CONSIGNES →
1. D'après l'extrait consacré à Hervé Guibert, quel titre porte la première photo du recueil Le Seul visage ?
2. Recopiez mot pour mot le passage de l'extrait consacré à Hervé Guibert qui va de « Il est pratiquement » à « précisément elle tranche. ».

PASSAGE EXTRAIT →
= = =
C’est ainsi, très singulièrement, une valeur d’échange que prend la photographie selon Guibert : la magie de l’appareil photo y devient un outil pour forcer un secret de l’autre (« vérité ou mensonge » prend-il soin de préciser, en accord avec l’ambiguïté qui couve dans toute son œuvre), et pour se l’approprier.

Au regard d’une telle conception prédatrice du portrait, on peut considérer l’importance du consentement de l’autre à ce qui constitue véritablement une « prise ». Le portrait de Thierry, qui fait face dans Le Seul visage au seul autoportrait de l’auteur dans cet album – et qui est fait au miroir (car Guibert ne lâche pas, donc, sa maîtrise) – peut d’emblée frapper par son académisme. En vis-à-vis de la photo de l’auteur, l’époux est centré dans l’image, surcadré par un effet de distance ; il pose assis face à l’objectif. La lumière qui l’éclaire en entrant dans la chambre vient d’une fenêtre à droite et modèle les volumes réguliers et fins de son visage, de ses bras et de son torse. Il est beau.

Dénote l’intimité du couple, non pas tant donc la pose de ce dernier, princière, mais sa tenue, simple serviette autour des hanches, et l’arrière-plan au lit défait qui fait indice de leur relation. A distance du photographe, en vis-à-vis frontal, dans le statisme de la pose, Thierry manifeste par son regard le consentement à la photo, à la prise par Hervé. Consentement plutôt que partage dès lors qu’Hervé Guibert prévient dans son journal :

 

Il est pratiquement impossible de photographier à deux, car la photo, comme l’écriture, est une pratique isolante. Elle est incompréhensible au moment où elle se fait, elle est une gesticulation absurde et prétentieuse. Elle est une coupure d’avec le monde au lieu de son rapprochement [39]

 

Aussi les photos de Thierry sont œuvre d’Hervé Guibert, et le premier s’y prend sans réticence manifeste, accepte de s’y prendre. Cette conscience de la coupure qu’est l’opération photographique selon Hervé Guibert dit à la fois la teneur égoïste de son œuvre, la maîtrise du projet dont il est seul auteur, démiurgique, et le désir de ce rapprochement que la photographie interdit, dans lequel précisément elle tranche.

Aussi le portrait le plus juste de l’époux dans Le Seul visage est-il la première photo du recueil, intitulé « L’ami ». Cadrant étroitement le torse qu’on connaît, Guibert insère sa main de photographe dans le cadre pour s’apposer sur la poitrine ; la photographie, qui a toujours été mesure des distances qui séparent le photographe de son sujet, devient abolition de cette distance, franchissement : fracture du cadre par laquelle le photographe rejoint l’époux non plus dans la chambre blanche mais dans l’espace intermédiaire qui isolait cette dernière à l’avant de l’appareil. Ni chambre blanche comme Denis Roche, ni chambre noire comme Alix, la photo est tirée de la chambre ordinaire où l’auteur et l’époux se rejoignent, où leurs corps peuvent se toucher dans la réalité vécue, à distance en fait de toute image. Cette image, photographie iconoclaste, dénonce le lieu hétérogène de la photographie, le suspens hors du temps, la mort. On notera d’ailleurs que Guibert, dans le geste qui défait la photographie et touche son ami, signe également la surface de cette image destruction de l’image. Il a gardé l’appareil à l’œil, risqué la fragilité du cadrage à une main, pour toucher le corps de son époux de l’autre, dans l’image.
= = =
ENREGISTREMENTS DE DONNÉES →
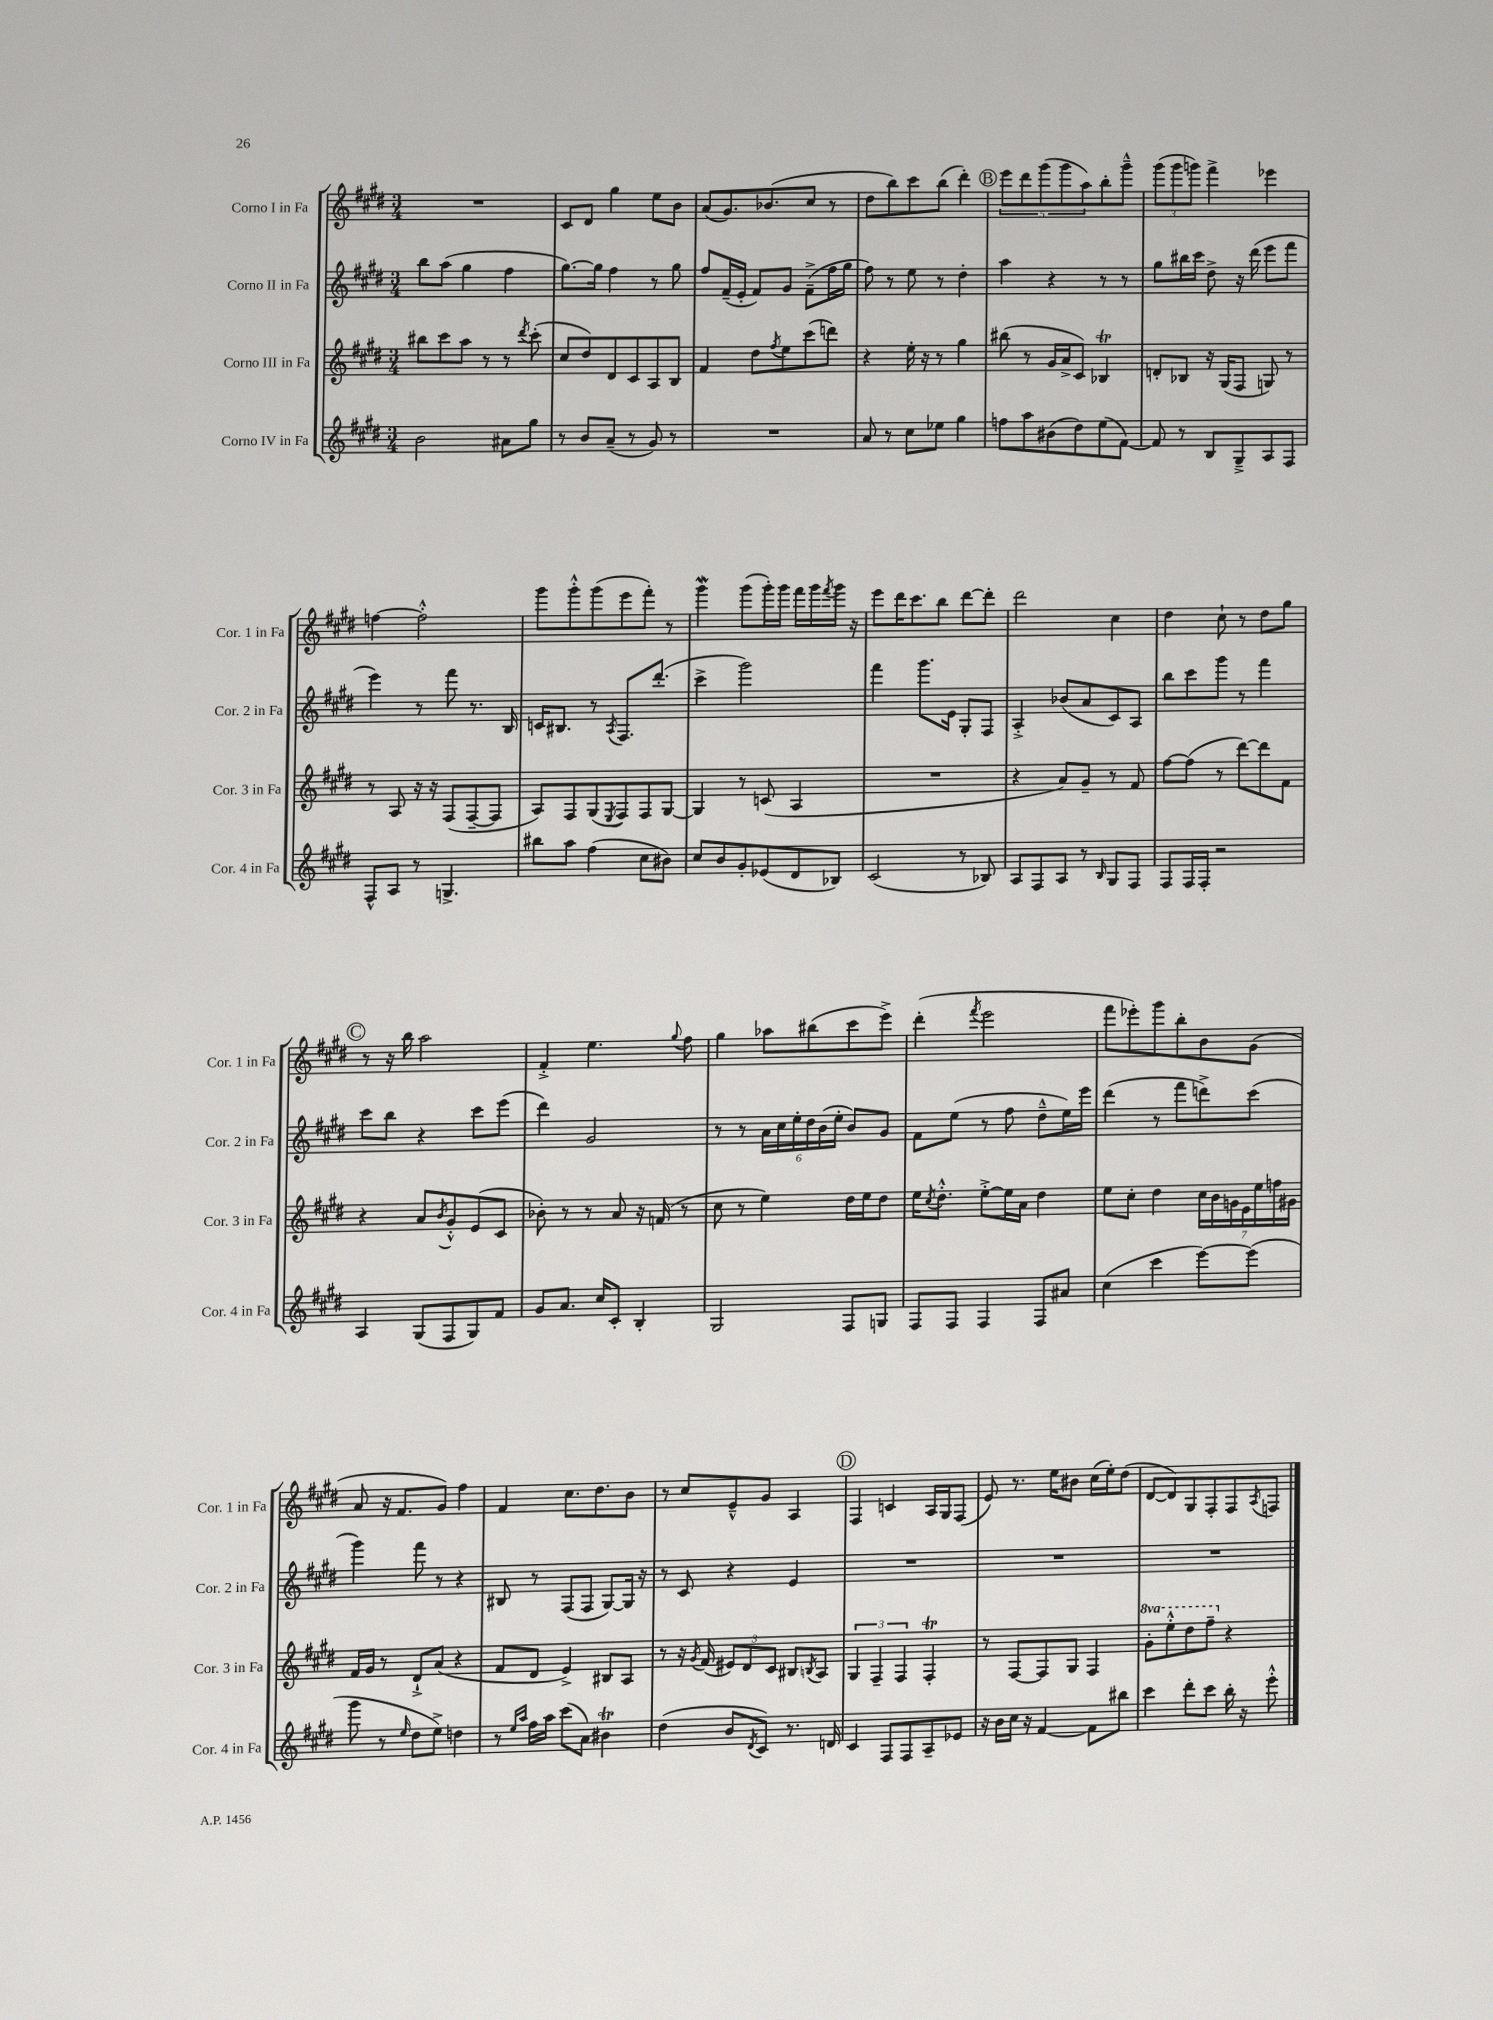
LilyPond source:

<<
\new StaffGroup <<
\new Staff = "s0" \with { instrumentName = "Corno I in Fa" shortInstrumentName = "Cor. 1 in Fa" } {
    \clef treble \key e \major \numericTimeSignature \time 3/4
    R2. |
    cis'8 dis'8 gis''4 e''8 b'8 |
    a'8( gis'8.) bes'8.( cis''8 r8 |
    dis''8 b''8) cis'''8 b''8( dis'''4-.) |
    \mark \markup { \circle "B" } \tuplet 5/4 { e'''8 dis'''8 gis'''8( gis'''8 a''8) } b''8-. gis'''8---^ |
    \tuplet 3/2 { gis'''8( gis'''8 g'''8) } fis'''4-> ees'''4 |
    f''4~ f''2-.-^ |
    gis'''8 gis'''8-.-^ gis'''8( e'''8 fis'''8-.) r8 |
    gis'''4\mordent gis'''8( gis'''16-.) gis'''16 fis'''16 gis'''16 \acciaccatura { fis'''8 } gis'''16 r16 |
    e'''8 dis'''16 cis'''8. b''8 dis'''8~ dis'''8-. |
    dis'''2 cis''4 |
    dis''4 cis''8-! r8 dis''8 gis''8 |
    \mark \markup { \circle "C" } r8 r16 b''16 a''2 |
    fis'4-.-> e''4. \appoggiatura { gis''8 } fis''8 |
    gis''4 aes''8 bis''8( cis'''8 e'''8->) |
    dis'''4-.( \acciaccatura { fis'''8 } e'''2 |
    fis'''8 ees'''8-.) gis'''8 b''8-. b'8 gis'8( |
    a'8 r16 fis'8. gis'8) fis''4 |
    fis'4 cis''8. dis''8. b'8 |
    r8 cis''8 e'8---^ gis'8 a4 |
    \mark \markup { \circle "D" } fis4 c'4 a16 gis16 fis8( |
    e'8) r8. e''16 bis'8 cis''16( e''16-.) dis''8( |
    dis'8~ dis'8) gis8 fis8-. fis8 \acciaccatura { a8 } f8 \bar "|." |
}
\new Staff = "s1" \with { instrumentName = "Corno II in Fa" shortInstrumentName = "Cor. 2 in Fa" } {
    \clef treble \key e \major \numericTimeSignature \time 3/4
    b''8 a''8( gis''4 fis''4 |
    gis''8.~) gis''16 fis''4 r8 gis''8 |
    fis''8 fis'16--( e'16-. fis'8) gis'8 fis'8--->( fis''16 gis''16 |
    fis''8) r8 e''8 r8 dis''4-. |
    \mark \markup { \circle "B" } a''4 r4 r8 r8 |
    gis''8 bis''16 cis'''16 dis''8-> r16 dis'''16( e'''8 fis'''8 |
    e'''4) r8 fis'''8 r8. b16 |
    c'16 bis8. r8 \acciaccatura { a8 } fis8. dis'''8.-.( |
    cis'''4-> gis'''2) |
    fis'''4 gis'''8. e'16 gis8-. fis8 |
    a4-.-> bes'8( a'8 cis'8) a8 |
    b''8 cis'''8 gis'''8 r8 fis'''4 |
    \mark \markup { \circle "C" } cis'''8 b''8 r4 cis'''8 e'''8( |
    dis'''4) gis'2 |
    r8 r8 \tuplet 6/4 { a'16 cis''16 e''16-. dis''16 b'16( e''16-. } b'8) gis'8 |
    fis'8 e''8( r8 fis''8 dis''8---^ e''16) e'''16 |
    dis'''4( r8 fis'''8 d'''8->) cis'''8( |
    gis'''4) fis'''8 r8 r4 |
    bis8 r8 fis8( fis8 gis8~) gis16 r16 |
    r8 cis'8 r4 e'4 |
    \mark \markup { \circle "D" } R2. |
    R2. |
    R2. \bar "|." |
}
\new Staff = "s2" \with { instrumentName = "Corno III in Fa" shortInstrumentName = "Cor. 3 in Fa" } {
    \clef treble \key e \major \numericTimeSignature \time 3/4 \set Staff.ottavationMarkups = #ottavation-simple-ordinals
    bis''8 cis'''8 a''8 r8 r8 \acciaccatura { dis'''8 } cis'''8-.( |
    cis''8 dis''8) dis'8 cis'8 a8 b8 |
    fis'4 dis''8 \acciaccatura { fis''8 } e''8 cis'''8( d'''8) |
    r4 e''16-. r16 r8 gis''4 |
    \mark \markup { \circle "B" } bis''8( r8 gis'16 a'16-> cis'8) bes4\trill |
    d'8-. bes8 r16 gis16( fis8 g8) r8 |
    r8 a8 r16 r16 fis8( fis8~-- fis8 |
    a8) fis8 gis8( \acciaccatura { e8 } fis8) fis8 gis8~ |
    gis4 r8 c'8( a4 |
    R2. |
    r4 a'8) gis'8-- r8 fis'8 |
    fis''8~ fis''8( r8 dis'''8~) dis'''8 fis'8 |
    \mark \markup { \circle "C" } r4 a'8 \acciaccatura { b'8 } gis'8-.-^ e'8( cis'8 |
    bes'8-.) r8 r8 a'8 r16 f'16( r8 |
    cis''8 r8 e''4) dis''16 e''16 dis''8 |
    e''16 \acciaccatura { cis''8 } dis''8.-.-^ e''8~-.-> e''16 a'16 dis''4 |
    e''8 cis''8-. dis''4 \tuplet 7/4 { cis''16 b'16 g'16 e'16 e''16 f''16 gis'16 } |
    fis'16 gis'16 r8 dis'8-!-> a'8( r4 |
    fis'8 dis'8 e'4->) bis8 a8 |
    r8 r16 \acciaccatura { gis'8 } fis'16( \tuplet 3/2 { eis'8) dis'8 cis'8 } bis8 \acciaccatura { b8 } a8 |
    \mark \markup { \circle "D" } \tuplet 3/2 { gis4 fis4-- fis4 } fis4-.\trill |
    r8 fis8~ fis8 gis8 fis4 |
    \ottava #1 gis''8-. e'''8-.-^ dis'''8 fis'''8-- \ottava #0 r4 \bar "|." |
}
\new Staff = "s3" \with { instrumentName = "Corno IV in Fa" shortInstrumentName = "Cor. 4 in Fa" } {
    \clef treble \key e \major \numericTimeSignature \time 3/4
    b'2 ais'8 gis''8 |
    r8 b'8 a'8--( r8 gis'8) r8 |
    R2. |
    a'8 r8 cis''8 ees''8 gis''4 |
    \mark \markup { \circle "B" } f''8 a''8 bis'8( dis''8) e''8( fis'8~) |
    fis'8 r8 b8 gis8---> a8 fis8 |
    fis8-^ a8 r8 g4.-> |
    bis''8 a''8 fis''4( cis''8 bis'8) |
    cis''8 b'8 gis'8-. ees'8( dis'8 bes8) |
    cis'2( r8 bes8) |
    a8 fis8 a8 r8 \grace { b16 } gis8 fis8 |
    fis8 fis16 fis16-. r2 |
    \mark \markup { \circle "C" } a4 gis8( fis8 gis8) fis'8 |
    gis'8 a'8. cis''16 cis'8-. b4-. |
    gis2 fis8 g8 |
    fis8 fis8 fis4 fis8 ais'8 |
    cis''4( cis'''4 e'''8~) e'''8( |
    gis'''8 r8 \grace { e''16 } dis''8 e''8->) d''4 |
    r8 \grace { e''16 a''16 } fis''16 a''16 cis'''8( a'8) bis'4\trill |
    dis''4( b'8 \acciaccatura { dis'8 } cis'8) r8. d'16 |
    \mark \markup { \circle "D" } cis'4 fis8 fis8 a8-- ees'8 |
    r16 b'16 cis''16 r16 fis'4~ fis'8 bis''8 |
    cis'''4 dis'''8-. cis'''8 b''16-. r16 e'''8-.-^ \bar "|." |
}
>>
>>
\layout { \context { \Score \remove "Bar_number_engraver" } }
= = =
CORRIGÉ →
1. Elle est intitulée « L'ami ».

2.
Il est pratiquement impossible de photographier à deux, car la photo, comme l’écriture, est une pratique isolante. Elle est incompréhensible au moment où elle se fait, elle est une gesticulation absurde et prétentieuse. Elle est une coupure d’avec le monde au lieu de son rapprochement [39]

 

Aussi les photos de Thierry sont œuvre d’Hervé Guibert, et le premier s’y prend sans réticence manifeste, accepte de s’y prendre. Cette conscience de la coupure qu’est l’opération photographique selon Hervé Guibert dit à la fois la teneur égoïste de son œuvre, la maîtrise du projet dont il est seul auteur, démiurgique, et le désir de ce rapprochement que la photographie interdit, dans lequel précisément elle tranche.